2. **[jq](https://jqlang.github.io/jq/)**: A lightweight and flexible command-line JSON processor.
- Mac: `brew install jq`
- Debian/Ubuntu: `sudo apt-get install jq`
- Arch Linux: `sudo pacman -S jq`
## Usage
1. Open your terminal.
2. Ensure the script is executable. If it isn't, run:
```bash
chmod +x export_stars.sh
```
3. Execute the script:
```bash
./export_stars.sh
```
## Output Format
The script will write an output file called `starred_lists.md` in the current working directory. The output is structured with the category name as a header (level 2), followed by a Markdown table.
### Columns Included
- **Repo name**: The name of the repository.
- **Repo handler**: The username or organization that owns the repository.
- **Full URL to Repo**: The direct link to the repository on GitHub.

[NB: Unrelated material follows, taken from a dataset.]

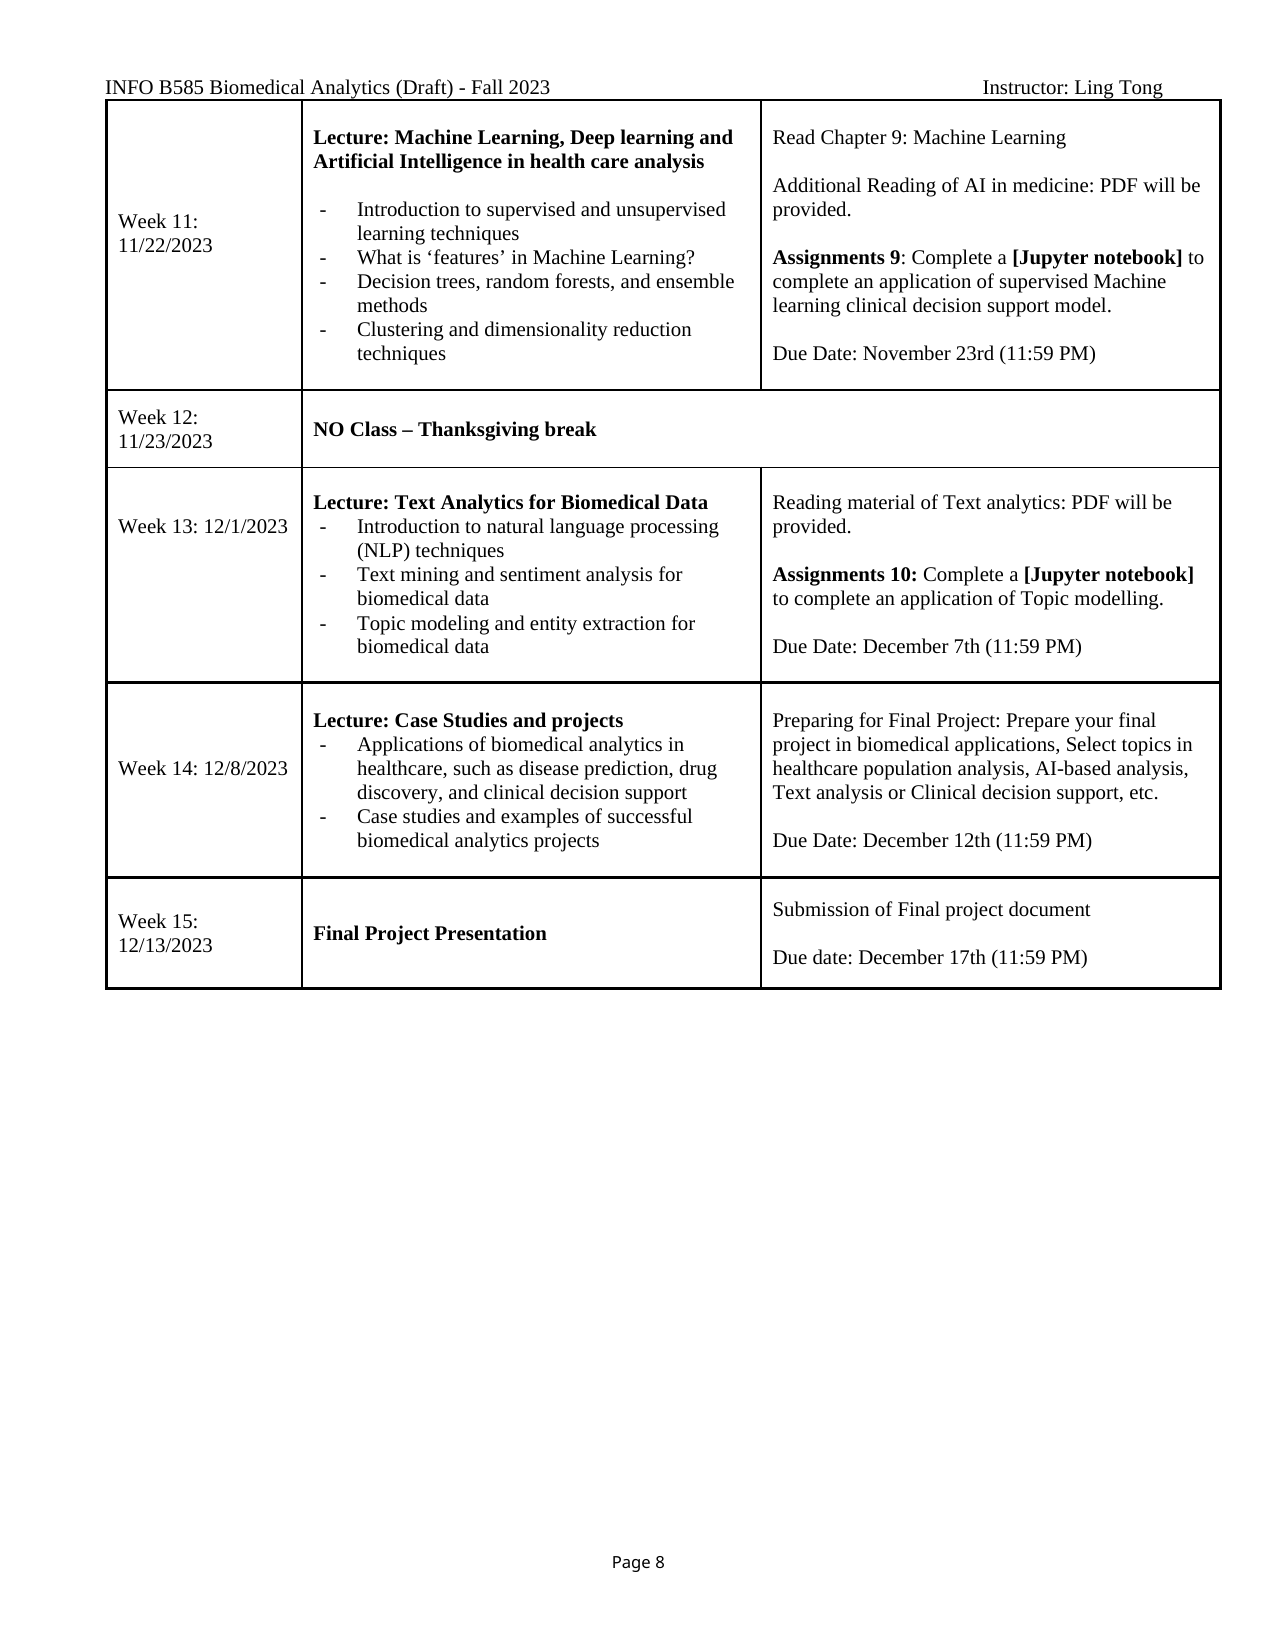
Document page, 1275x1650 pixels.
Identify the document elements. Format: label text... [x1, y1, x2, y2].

table_cell Week 14: 12/8/2023 [108, 684, 301, 876]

- **Number of Stars**: The current total stargazer count for that repository.
### Output Example
```markdown
## 🤖 Machine Learning
| Repo name | Repo handler | Full URL to Repo | Number of Stars |
|---|---|---|---|
| cleanlab | cleanlab | https://github.com/cleanlab/cleanlab | 9324 |
| human-learn | koaning | https://github.com/koaning/human-learn | 1500 |
```
## How It Works Under The Hood
The script performs the following operations:
1. Uses the GitHub GraphQL API to fetch a complete, paginated list of all your custom List categories.
2. Uses `jq` to parse that list to extract the `id` and `name` strings natively.
3. Loops through each `id` to fire off targeted point GraphQL API queries specifically fetching the starred repositories tagged within that category. It fetches these via nested pagination to bypass standard GitHub API limits.
4. Directly injects the formatted output into an active Markdown file using Bash string interpolation and `jq` object mapping.